START TEXT BLOCK
Master's Paper

Master’s Paper rambling…

Here’s a brief response to a post on the commons-blog from the ALA. Originally left as a comment, but I’m linking via trackback as well to try and generate some conversation.
One of the things I’m discussing in my Master’s Paper (soon to be openly available near you) is the lack of a “brand identity” to the open access movement. It is similar to the Free Software/Open Source debates between Stallman and Raymond. I think Raymond is very correct in his assertion that language matters, especially when it comes to convincing others of your opinions.

I, for one, really dislike the label “Open Access” since that seems limiting. Every public webpage is technically “Open Access”…I’m more interested in the Open Source idea of the value of the ability to muck around with information of all sorts. Simple access seems almost a trivial right in the increasingly digital era.

Right now I’m leaning towards “Open Information” as a label for the overarching movement. I’d love to hear other suggestions, though.

By griffey

Jason Griffey is the Director of Strategic Initiatives at NISO, where he works to identify new areas of the information ecosystem where standards expertise is useful and needed. Prior to joining NISO in 2019, Jason ran his own technology consulting company for libraries, has been both an Affiliate at metaLAB and a Fellow and Affiliate at the Berkman Klein Center for Internet & Society at Harvard University, and was an academic librarian in roles ranging from reference and instruction to Head of IT at the University of TN at Chattanooga.
END TEXT BLOCK
START DATA
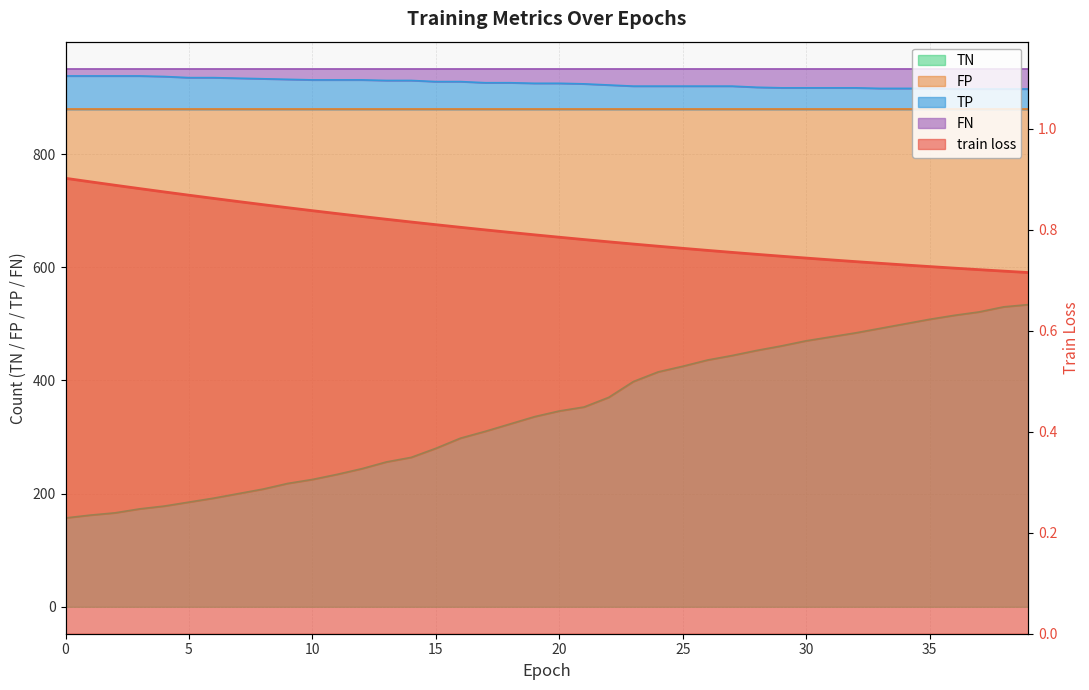

Which series changed the most between 0 and 27?

TN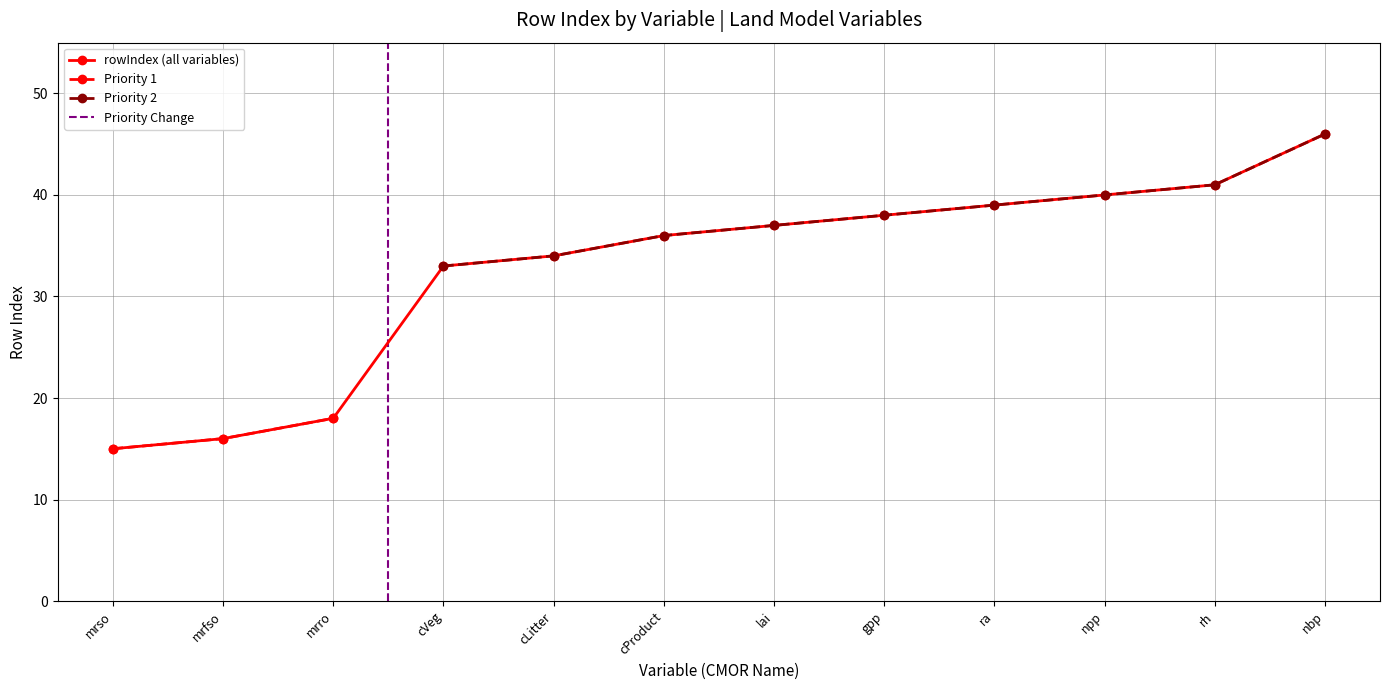

What is the lowest value of the rowIndex (all variables) series?

15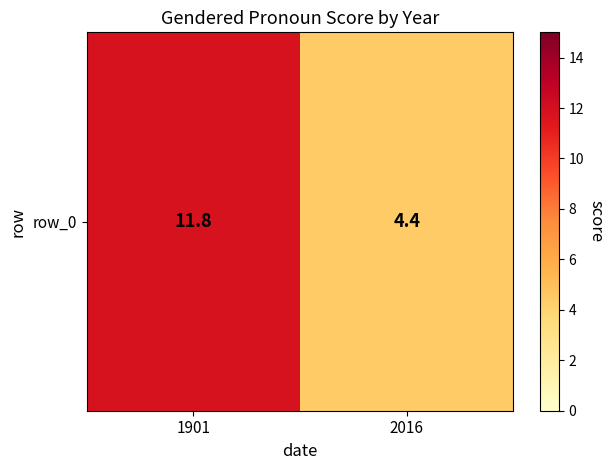

Where does the data first go above 11?

1901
END DATA
Extend the blog post about finding a label for the open access movement, picking up right after its final sentence. The records stand apart from the blog post and are unrelated to it.

RESULT BELOW:
Jason has written extensively on technology and libraries, including multiple books and a series of full-periodical issues on technology topics, most recently AI & Machine Learning in Libraries and Library Spaces and Smart Buildings: Technology, Metrics, and Iterative Design from 2018. His newest book, co-authored with Jeffery Pomerantz, will be published by MIT Press in 2024.

He has spoken internationally on topics such as artificial intelligence & machine learning, the future of technology and libraries, decentralization and the Blockchain, privacy, copyright, and intellectual property. A full list of his publications and presentations can be found on his CV.
He is one of eight winners of the Knight Foundation News Challenge for Libraries for the Measure the Future project (, an open hardware project designed to provide actionable use metrics for library spaces. He is also the creator and director of The LibraryBox Project (, an open source portable digital file distribution system.

Jason can be stalked obsessively online, and spends his free time with his daughter Eliza, reading, obsessing over gadgets, and preparing for the inevitable zombie uprising.

2 replies on “Master’s Paper rambling…”

I’m confused (as usual) and am coming late & uninformed into this discussion:

What are the differences, other than semantic, in the terms “access” “source” and “information”? I could call it the “Open Refrigerator” movement and it doesn’t matter in a legal sense. What matters is the limits set on the information, either by license or by laissez faire.

Heck, if you want to play devil’s advocate, “Open” might be a confining word. Stores are open, then close. You need a word that says, “This stuff is 24/7 accessible, forever. Go play.” Of course, if you called it “Free Information” everyone would think of the government pamphlets from Pueblo, Colorado.

If you are changing the name to establish a brand identity, remember that the word Viagra doesn’t mean “old men can now get a stiffy” — the branding came from creating a word that could be used in public & sound friendly and non-embarassing. Form=/Function in the advertising world. Call the Open X Movement “Infozuma” and you’ll do just as well in the public marketplace.

Who is your target audience for selling the concept of this “brand”? Scholars? Students? Housewives? Senators? Truckdrivers?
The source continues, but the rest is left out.